关系型数据集的模式发现与解缠。

Pattern discovery and disentanglement on relational datasets.

机构信息

Systems Design Engineering, University of Waterloo, Waterloo, ON, Canada.

School of Public Health and Health Systems, University of Waterloo, Waterloo, ON, Canada.

出版信息

Sci Rep. 2021 Mar 11;11(1):5688. doi: 10.1038/s41598-021-84869-4.

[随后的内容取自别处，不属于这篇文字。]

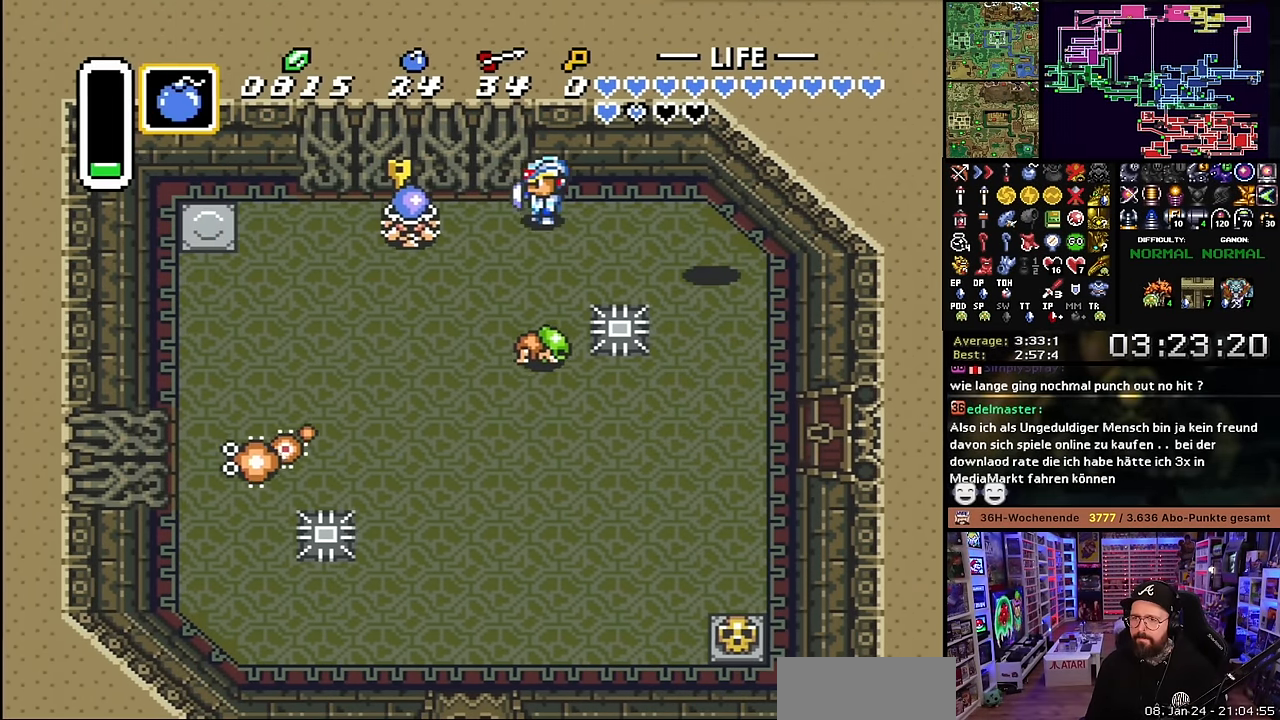
{"buttons": ["DPAD_LEFT"], "events": [[134, "B", "down"], [200, "DPAD_LEFT", "up"], [284, "B", "up"], [317, "DPAD_LEFT", "down"]]}
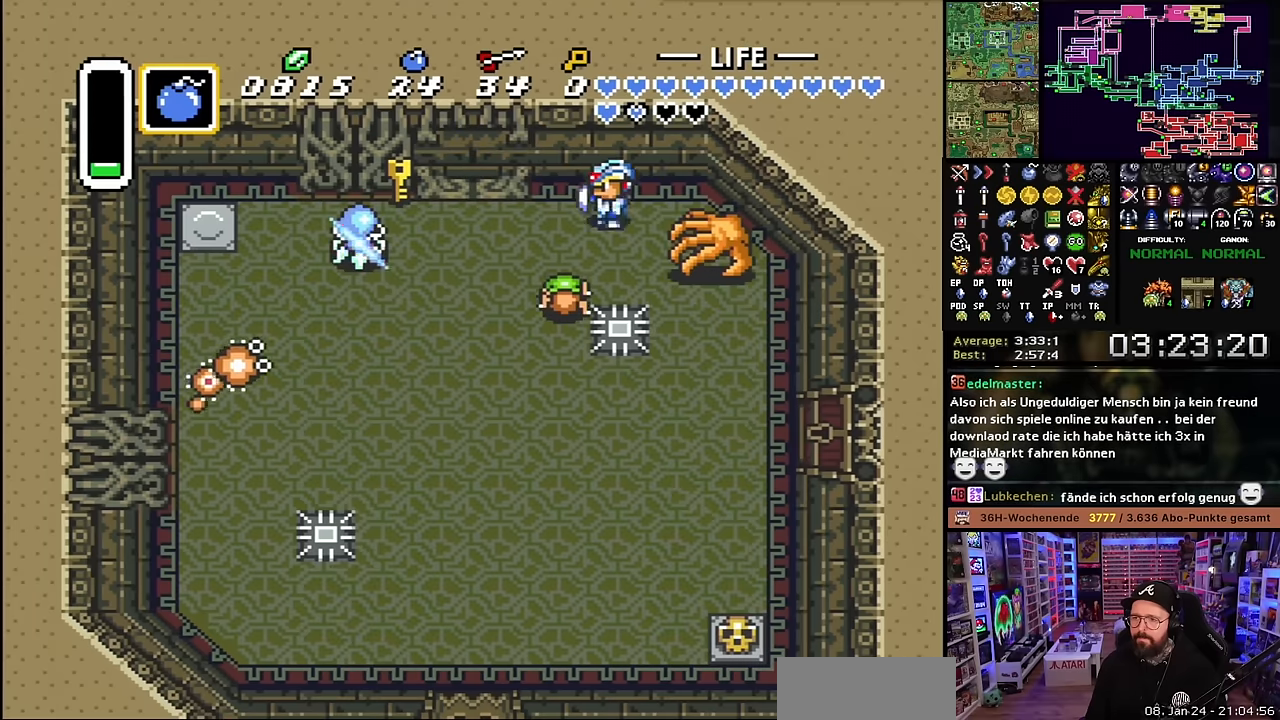
{"buttons": ["DPAD_LEFT"], "events": []}
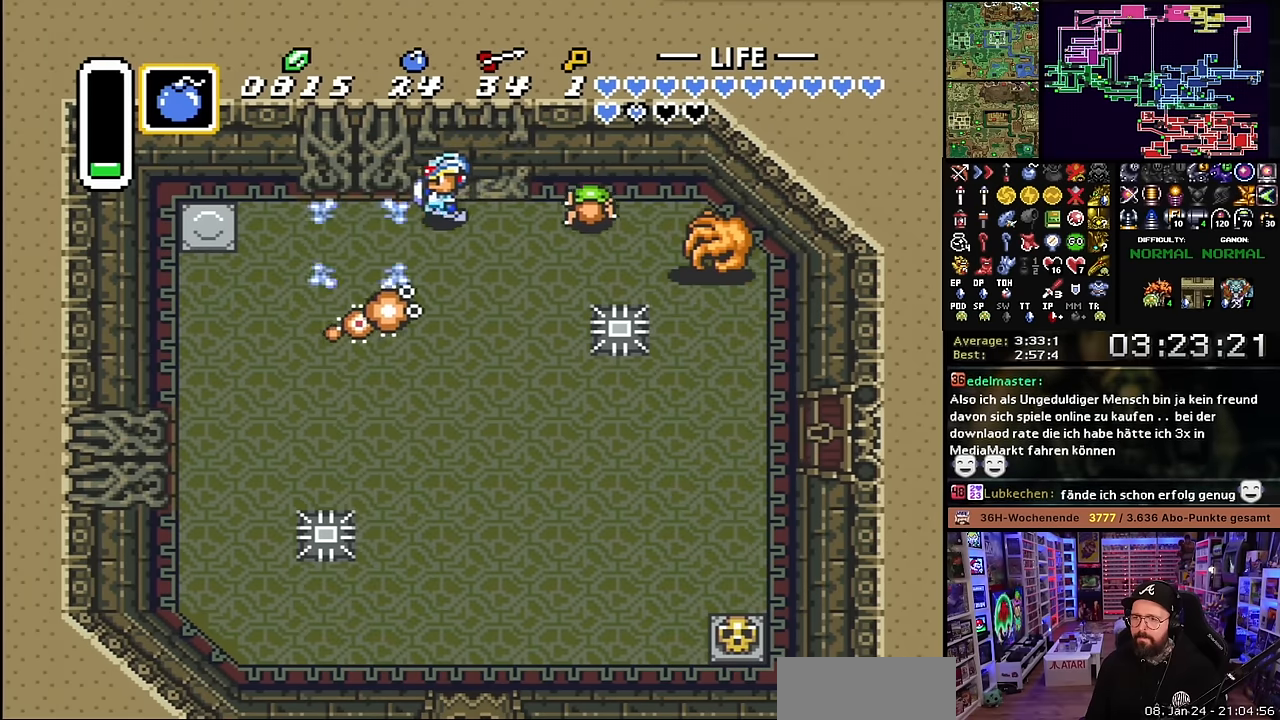
{"buttons": ["DPAD_RIGHT"], "events": [[34, "DPAD_LEFT", "up"], [34, "DPAD_RIGHT", "down"], [100, "DPAD_UP", "down"], [117, "B", "down"], [150, "DPAD_UP", "up"], [250, "DPAD_RIGHT", "up"], [317, "B", "up"], [400, "DPAD_RIGHT", "down"], [434, "DPAD_RIGHT", "up"], [467, "DPAD_RIGHT", "down"]]}
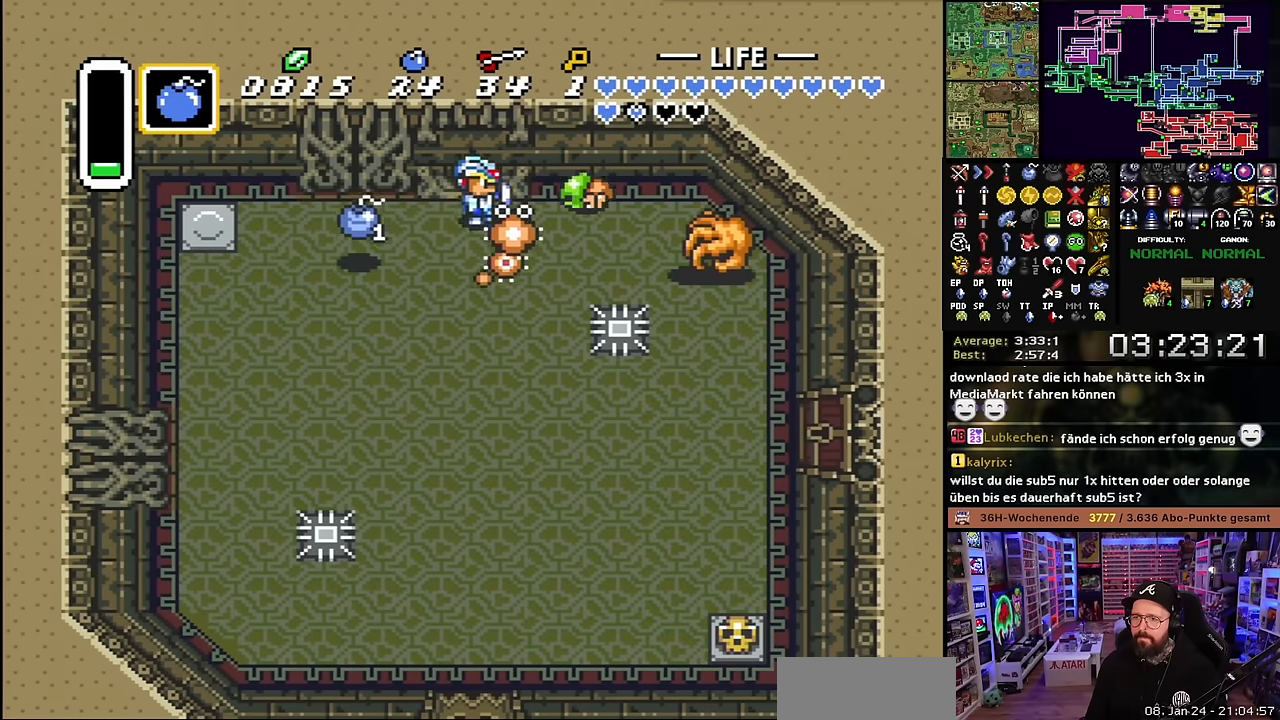
{"buttons": ["B", "DPAD_RIGHT"], "events": [[34, "B", "down"], [50, "DPAD_RIGHT", "up"], [184, "B", "up"], [284, "DPAD_RIGHT", "down"], [400, "B", "down"], [434, "DPAD_RIGHT", "up"], [434, "DPAD_UP", "down"], [450, "DPAD_RIGHT", "down"], [450, "DPAD_UP", "up"]]}
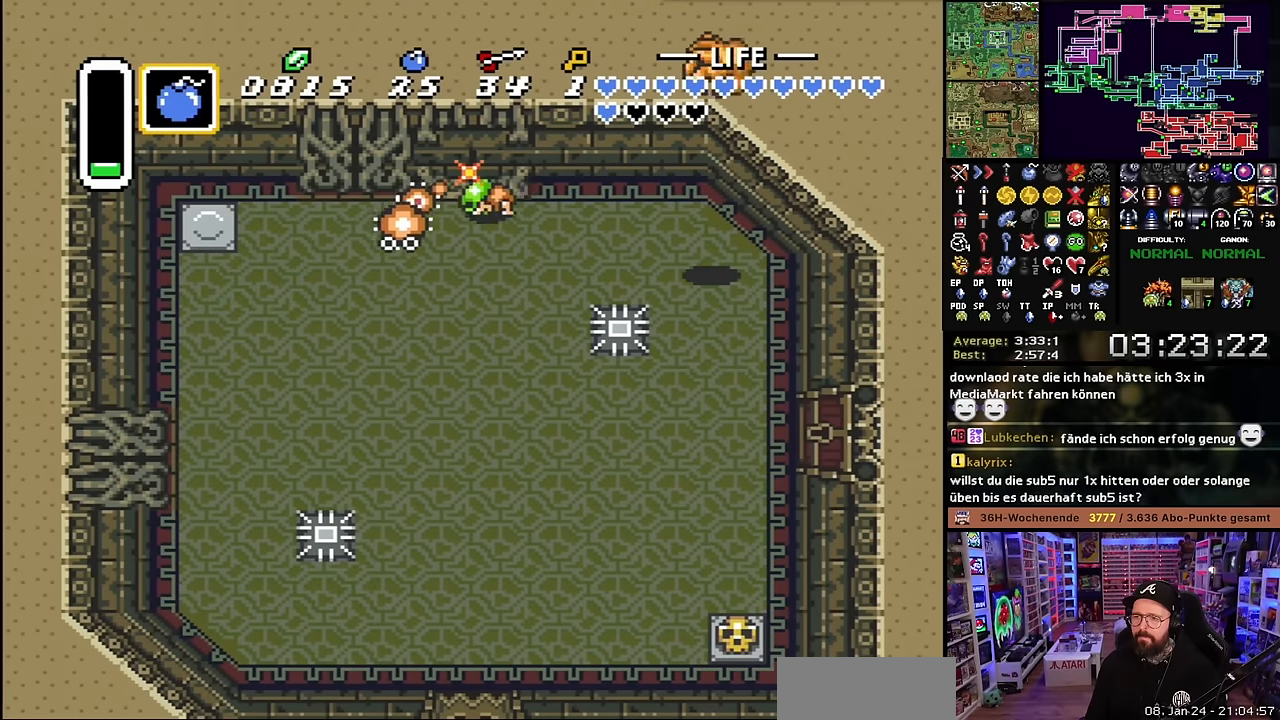
{"buttons": ["DPAD_RIGHT"], "events": [[50, "B", "up"], [250, "DPAD_DOWN", "down"], [384, "DPAD_DOWN", "up"]]}
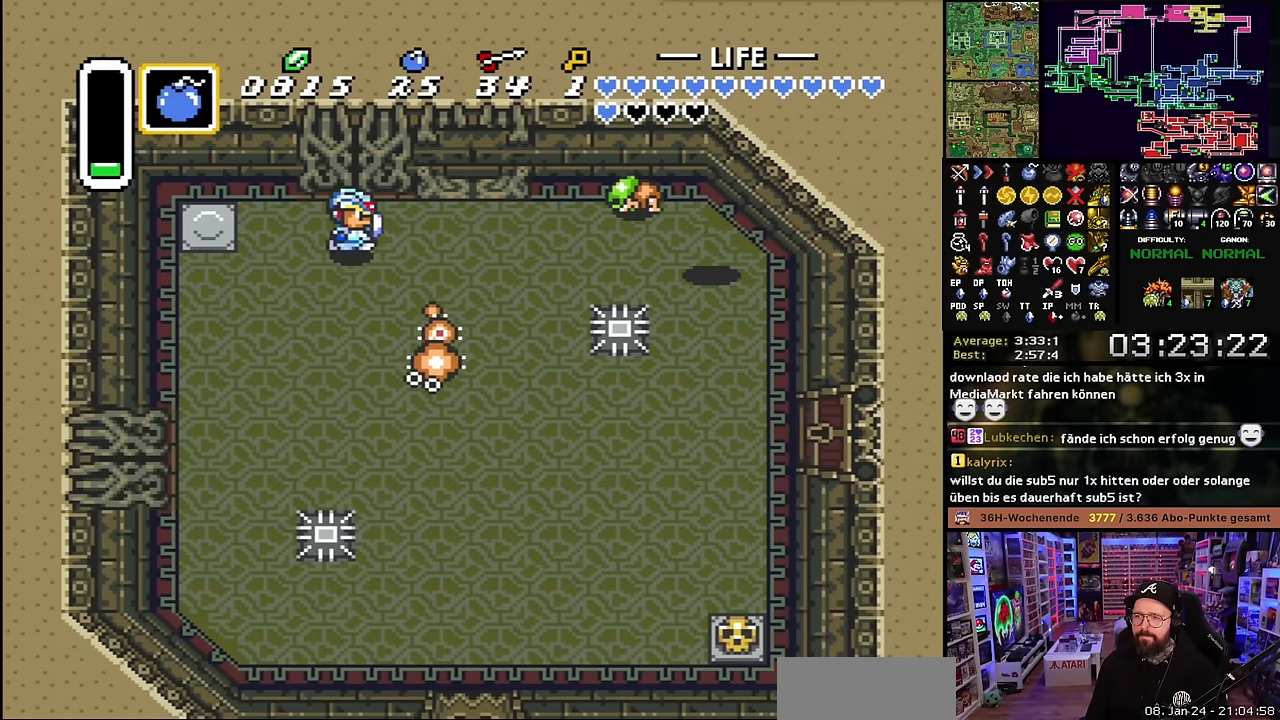
{"buttons": ["DPAD_RIGHT"], "events": [[234, "DPAD_DOWN", "down"], [500, "DPAD_DOWN", "up"]]}
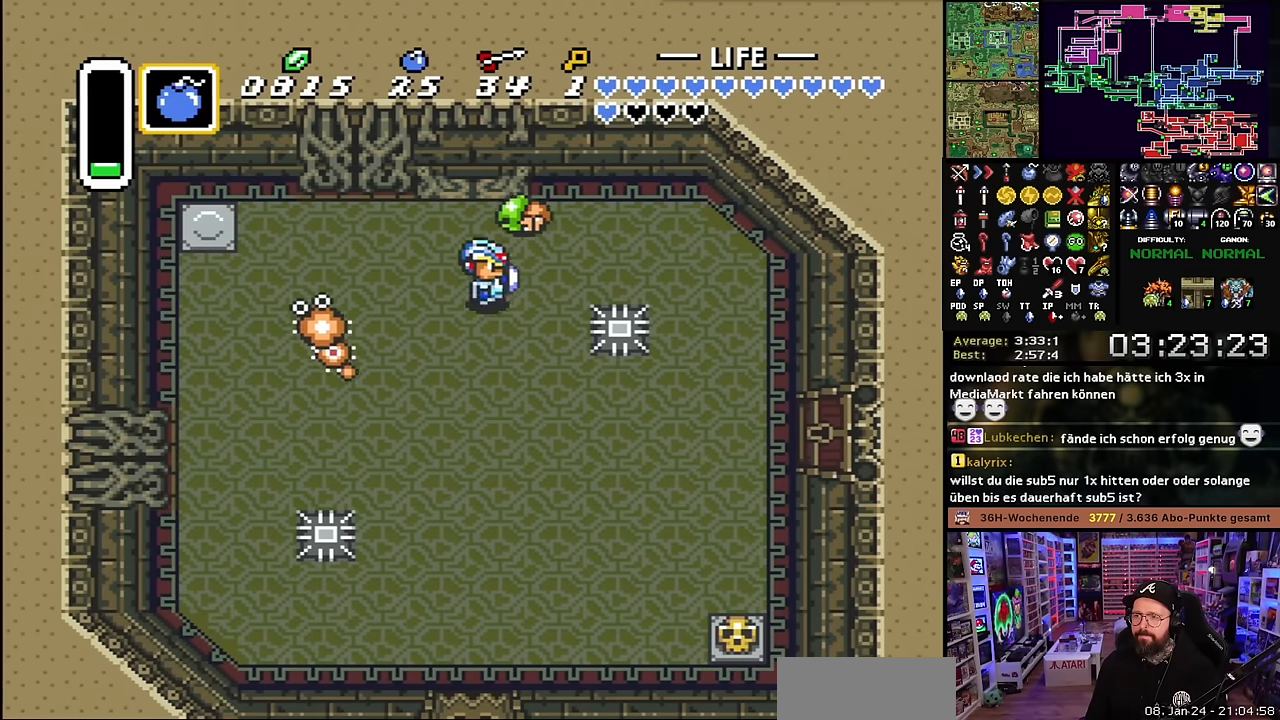
{"buttons": ["DPAD_RIGHT"], "events": [[150, "DPAD_UP", "down"], [334, "DPAD_UP", "up"]]}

DOI:10.1038/s41598-021-84869-4

PMID:33707478

原文链接:https://pmc.ncbi.nlm.nih.gov/articles/PMC7952710/

Abstract

Machine Learning has made impressive advances in many applications akin to human cognition for discernment. However, success has been limited in the areas of relational datasets, particularly for data with low volume, imbalanced groups, and mislabeled cases, with outputs that typically lack transparency and interpretability. The difficulties arise from the subtle overlapping and entanglement of functional and statistical relations at the source level. Hence, we have developed Pattern Discovery and Disentanglement System (PDD), which is able to discover explicit patterns from the data with various sizes, imbalanced groups, and screen out anomalies. We present herein four case studies on biomedical datasets to substantiate the efficacy of PDD. It improves prediction accuracy and facilitates transparent interpretation of discovered knowledge in an explicit representation framework PDD Knowledge Base that links the sources, the patterns, and individual patients. Hence, PDD promises broad and ground-breaking applications in genomic and biomedical machine learning.

摘要

机器学习在许多类似于人类认知的应用中取得了令人瞩目的进展，能够进行识别。然而，在关系型数据集方面，特别是在数据量少、不均衡群体和标记错误的情况下，其成功受到了限制，输出结果通常缺乏透明度和可解释性。这些困难源于源级别功能和统计关系的微妙重叠和纠缠。因此，我们开发了模式发现和分解系统（PDD），它能够从各种大小、不均衡群体的数据中发现显式模式，并筛选出异常值。我们在此介绍了四个关于生物医学数据集的案例研究，以证实 PDD 的功效。它提高了预测准确性，并在一个显式表示框架 PDD 知识库中促进了发现知识的透明解释，该知识库将源、模式和个体患者联系起来。因此，PDD 有望在基因组学和生物医学机器学习中得到广泛而突破性的应用。